### Task description
Restrict the output to the lines below starting at the one that contains "thumb mcp: (795, 334)" and ending at the one that contains "pinky tip: (955, 367)", and restate them word for word, both ends included.

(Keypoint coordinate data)
____________________

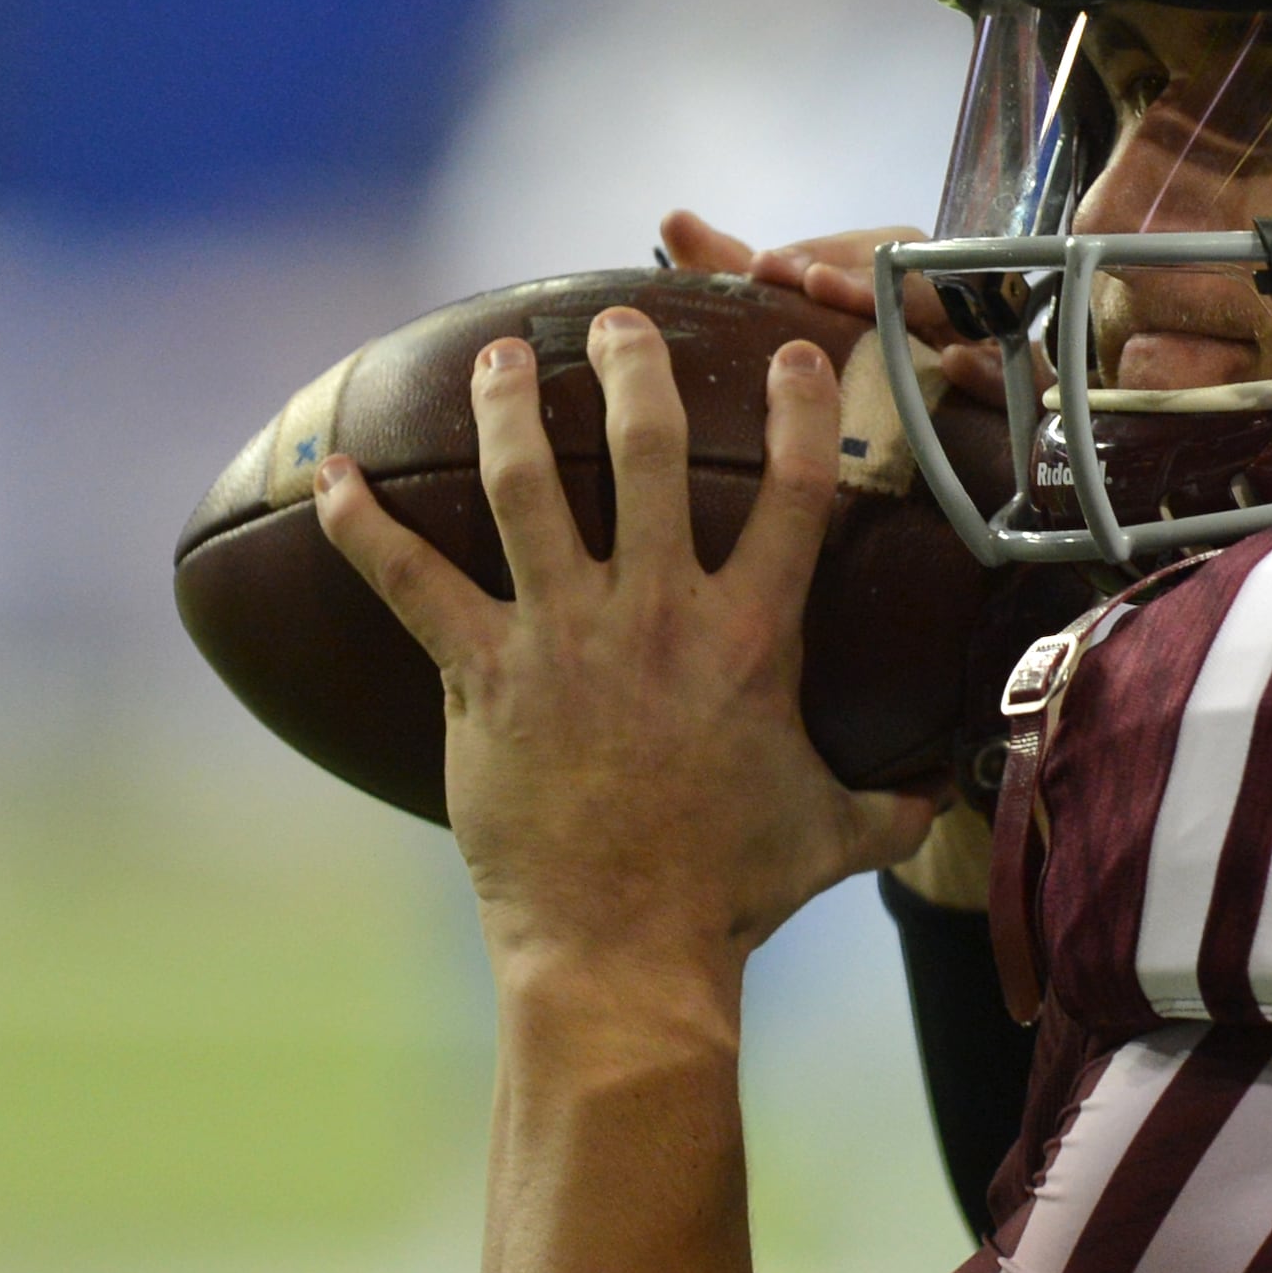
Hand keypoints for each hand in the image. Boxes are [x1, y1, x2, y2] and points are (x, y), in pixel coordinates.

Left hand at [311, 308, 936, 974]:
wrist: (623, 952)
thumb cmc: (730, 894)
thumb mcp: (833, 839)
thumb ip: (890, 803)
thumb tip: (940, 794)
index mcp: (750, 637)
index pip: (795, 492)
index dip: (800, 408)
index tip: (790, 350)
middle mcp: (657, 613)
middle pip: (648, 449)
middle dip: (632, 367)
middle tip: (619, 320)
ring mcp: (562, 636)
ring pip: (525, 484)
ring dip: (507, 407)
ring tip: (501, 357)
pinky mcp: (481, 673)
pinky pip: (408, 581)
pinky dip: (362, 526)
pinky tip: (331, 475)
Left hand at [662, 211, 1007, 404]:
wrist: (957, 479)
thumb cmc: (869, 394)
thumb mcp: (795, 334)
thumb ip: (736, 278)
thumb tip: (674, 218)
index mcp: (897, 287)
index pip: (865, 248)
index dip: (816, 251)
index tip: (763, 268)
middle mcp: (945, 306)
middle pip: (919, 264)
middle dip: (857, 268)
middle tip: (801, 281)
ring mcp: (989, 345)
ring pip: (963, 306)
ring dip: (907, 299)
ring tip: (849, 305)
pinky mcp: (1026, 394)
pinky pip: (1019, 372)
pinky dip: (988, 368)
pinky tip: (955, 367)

____________________

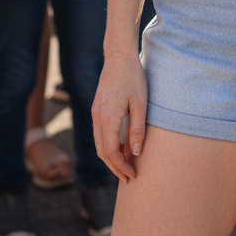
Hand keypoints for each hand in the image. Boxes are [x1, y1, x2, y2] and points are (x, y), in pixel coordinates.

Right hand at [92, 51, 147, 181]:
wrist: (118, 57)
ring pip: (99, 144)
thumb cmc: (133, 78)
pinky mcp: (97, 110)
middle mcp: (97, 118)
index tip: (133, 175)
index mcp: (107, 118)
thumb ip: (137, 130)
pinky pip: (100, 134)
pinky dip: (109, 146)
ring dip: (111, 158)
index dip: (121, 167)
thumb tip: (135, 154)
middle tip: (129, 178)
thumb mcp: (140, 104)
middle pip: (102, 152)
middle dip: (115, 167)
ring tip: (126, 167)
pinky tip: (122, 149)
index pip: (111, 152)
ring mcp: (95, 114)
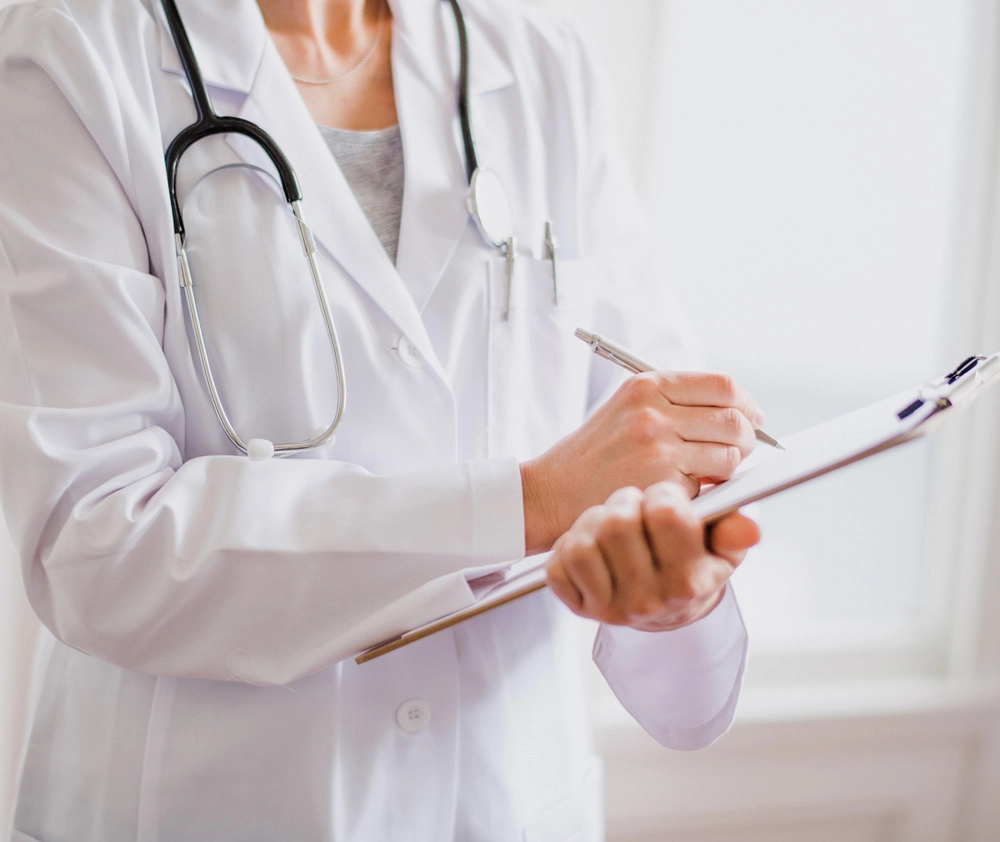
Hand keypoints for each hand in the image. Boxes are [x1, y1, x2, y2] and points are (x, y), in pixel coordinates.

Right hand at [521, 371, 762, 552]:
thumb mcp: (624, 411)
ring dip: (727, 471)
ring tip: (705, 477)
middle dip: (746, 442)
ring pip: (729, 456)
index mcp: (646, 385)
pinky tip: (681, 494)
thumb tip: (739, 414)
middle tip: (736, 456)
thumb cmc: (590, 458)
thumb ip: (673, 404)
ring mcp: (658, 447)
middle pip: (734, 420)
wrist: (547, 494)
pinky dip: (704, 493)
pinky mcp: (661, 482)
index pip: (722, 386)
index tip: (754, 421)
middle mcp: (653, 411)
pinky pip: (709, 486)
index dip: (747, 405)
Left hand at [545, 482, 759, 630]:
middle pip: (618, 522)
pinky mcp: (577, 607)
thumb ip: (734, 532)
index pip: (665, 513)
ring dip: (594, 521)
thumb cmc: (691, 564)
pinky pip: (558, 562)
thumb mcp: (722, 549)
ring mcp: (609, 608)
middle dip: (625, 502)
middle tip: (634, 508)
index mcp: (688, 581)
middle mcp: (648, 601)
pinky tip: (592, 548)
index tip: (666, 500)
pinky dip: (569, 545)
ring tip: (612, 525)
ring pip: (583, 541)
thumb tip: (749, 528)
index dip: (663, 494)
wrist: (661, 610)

____________________

### Result of the exercise
thumb mcp: (795, 334)
thumb ip: (736, 278)
thumb tip: (674, 218)
index mcp: (897, 287)
index pip: (865, 248)
index dip: (816, 251)
index tip: (763, 268)
middle mcp: (945, 306)
middle pip: (919, 264)
middle dip: (857, 268)
middle tip: (801, 281)
ring mcp: (989, 345)
ring pip: (963, 306)
ring dip: (907, 299)
ring tip: (849, 305)
pinky mcp: (1026, 394)
pinky pip: (1019, 372)
pinky dip: (988, 368)
pinky tip: (955, 367)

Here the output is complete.